### EXTRACTED DATA

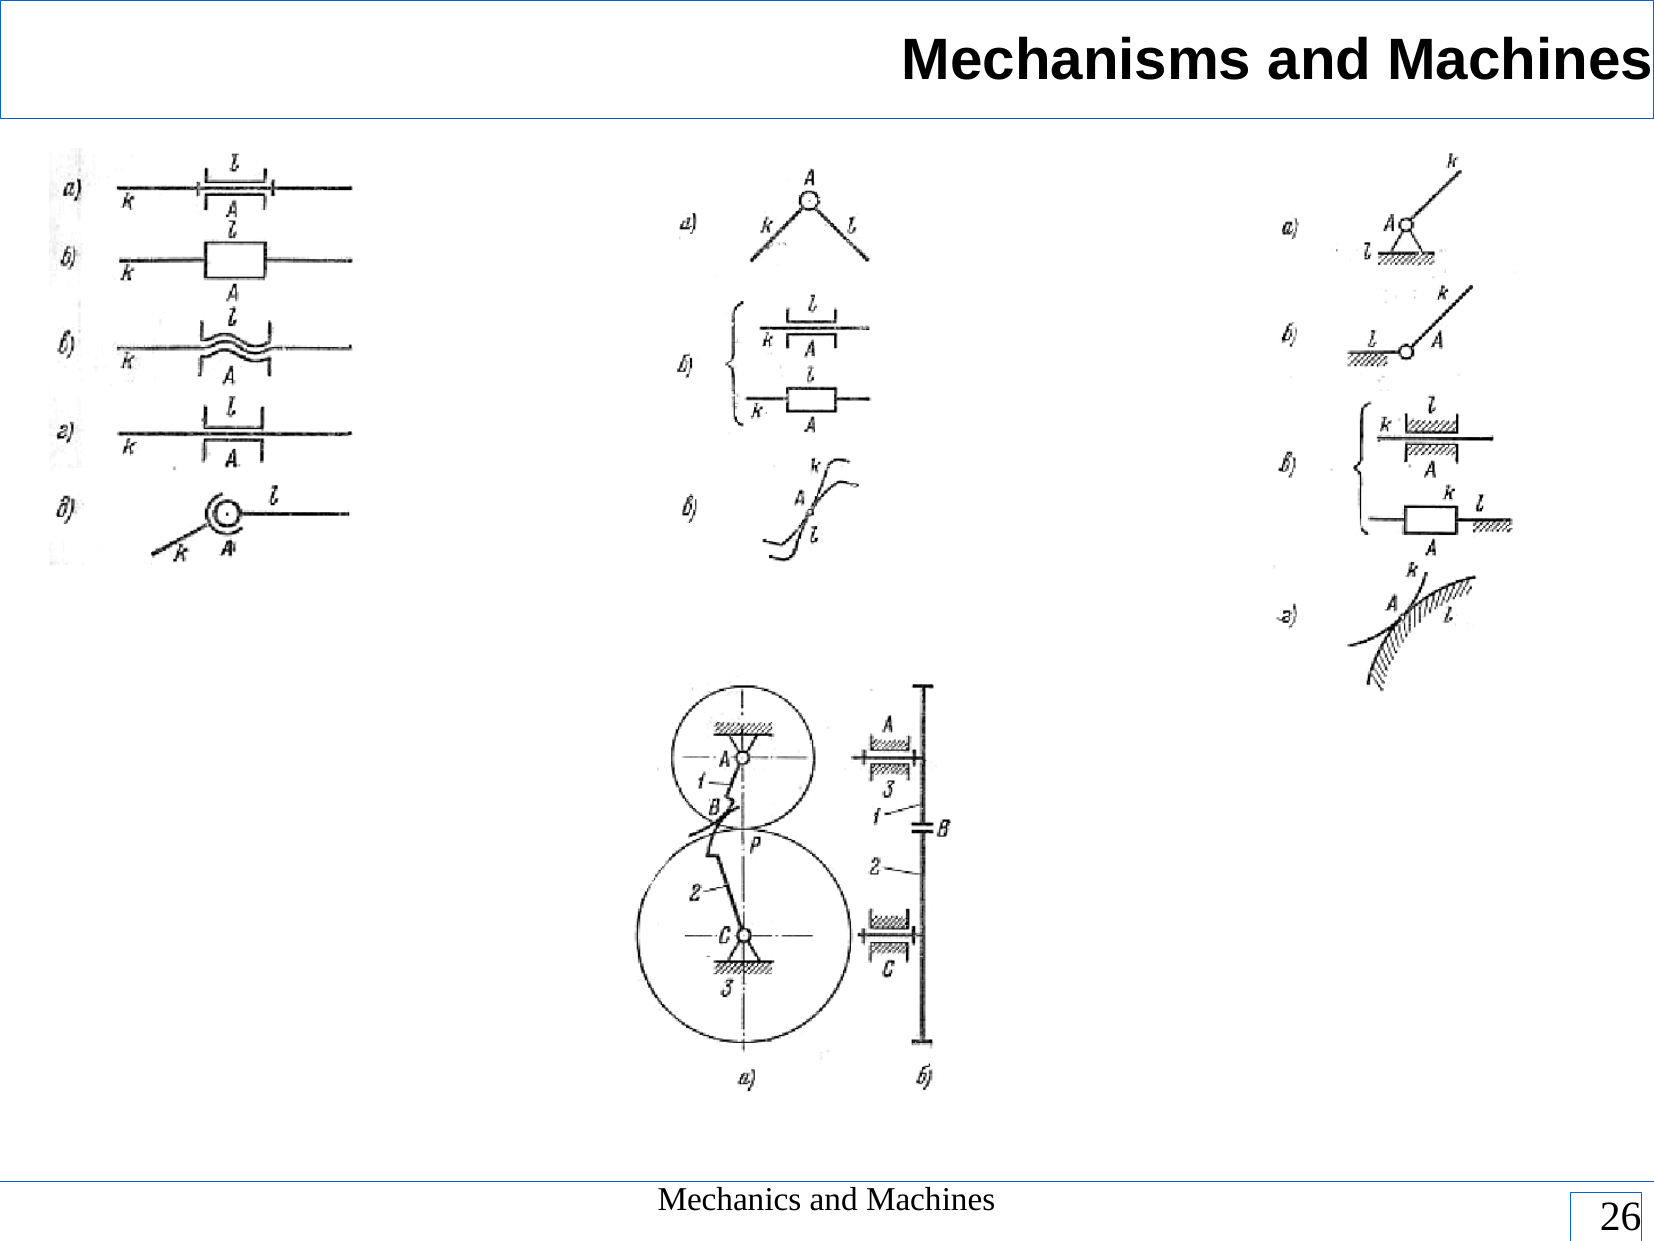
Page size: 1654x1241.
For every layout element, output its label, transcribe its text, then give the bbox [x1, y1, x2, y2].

picture [675, 164, 878, 571]
picture [49, 148, 361, 565]
title Mechanisms and Machines [0, 0, 1654, 119]
picture [1273, 149, 1516, 697]
picture [630, 674, 961, 1098]
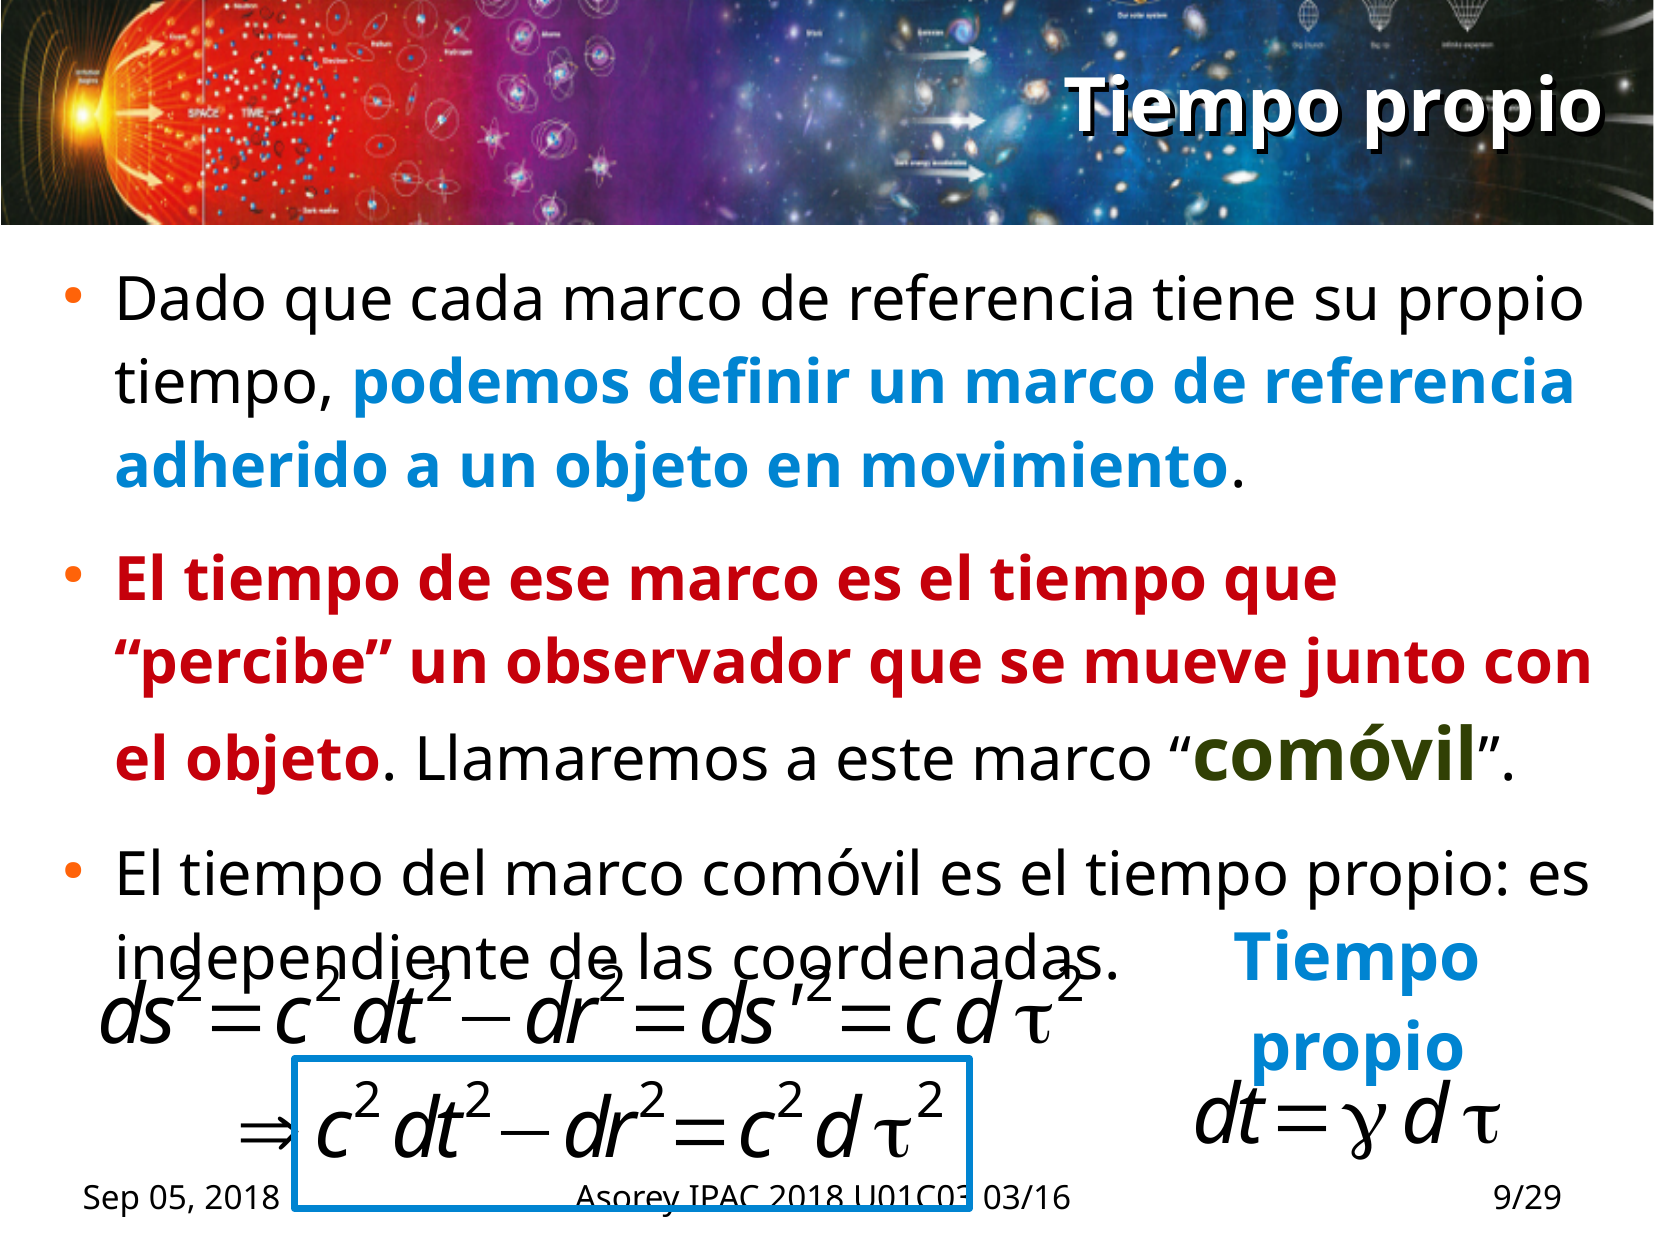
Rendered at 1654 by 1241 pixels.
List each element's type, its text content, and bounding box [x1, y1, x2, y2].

chart [1185, 1062, 1511, 1164]
title Tiempo propio [45, 15, 1606, 191]
picture [1, 0, 1654, 225]
chart [298, 1062, 966, 1179]
text_box Tiempo propio [1140, 934, 1576, 1065]
chart [90, 953, 1090, 1179]
list Dado que cada marco de referencia tiene su propio tiempo, podemos definir un marco de referencia adherido a un objeto en movimiento. El tiempo de ese marco es el tiempo que “percibe” un observador que se mueve junto con el objeto. Llamaremos a este marco “comóvil”. El tiempo del marco comóvil es el tiempo propio: es independiente de las coordenadas. [45, 255, 1606, 1156]
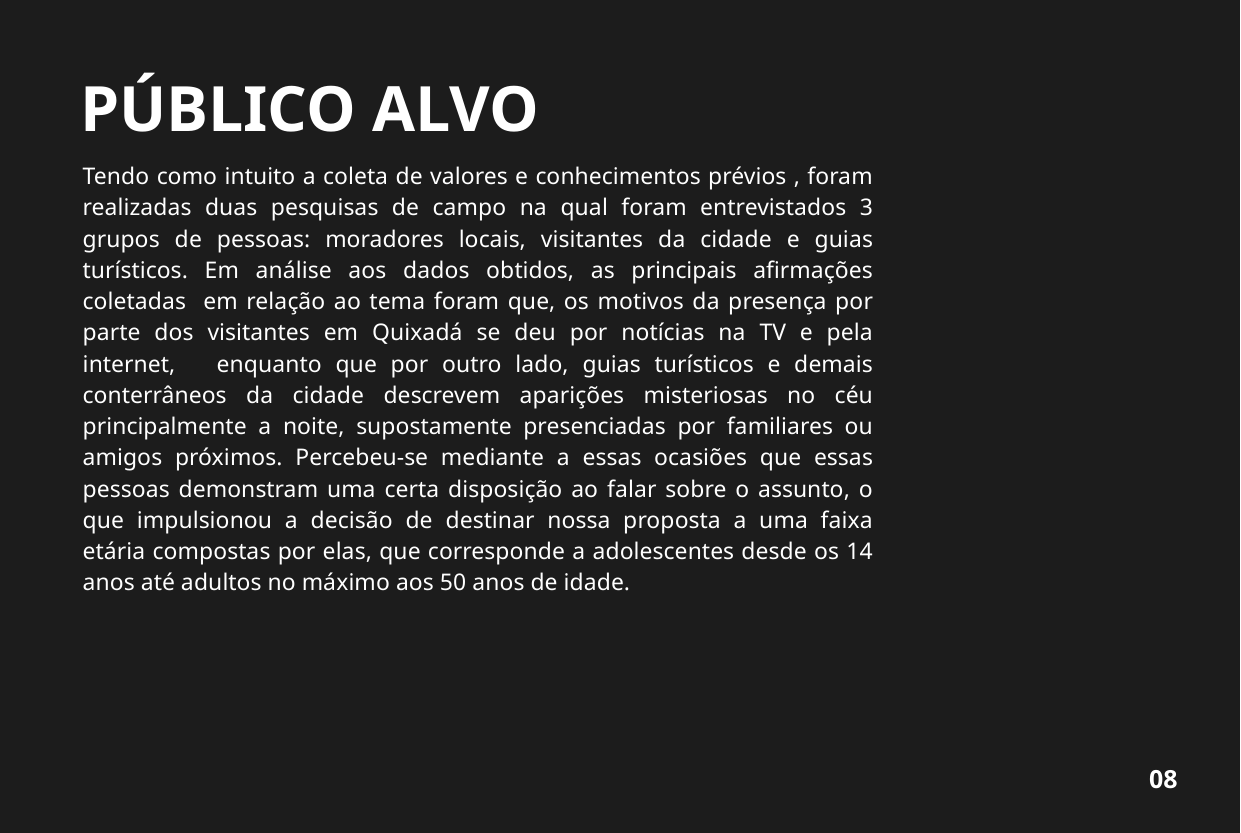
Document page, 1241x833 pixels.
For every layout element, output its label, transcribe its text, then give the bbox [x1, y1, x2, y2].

######

- **OBJECTIVE**
Can you rewrite everything from the line containing "Document page, 1241x833 pixels." down to the end of the data, with "transcribe" replaced by "copy out" and nothing else changed?

- **THE ANSWER**
Document page, 1241x833 pixels.
For every layout element, output its label, copy out its text, then give the bbox [x1, y1, x2, y2].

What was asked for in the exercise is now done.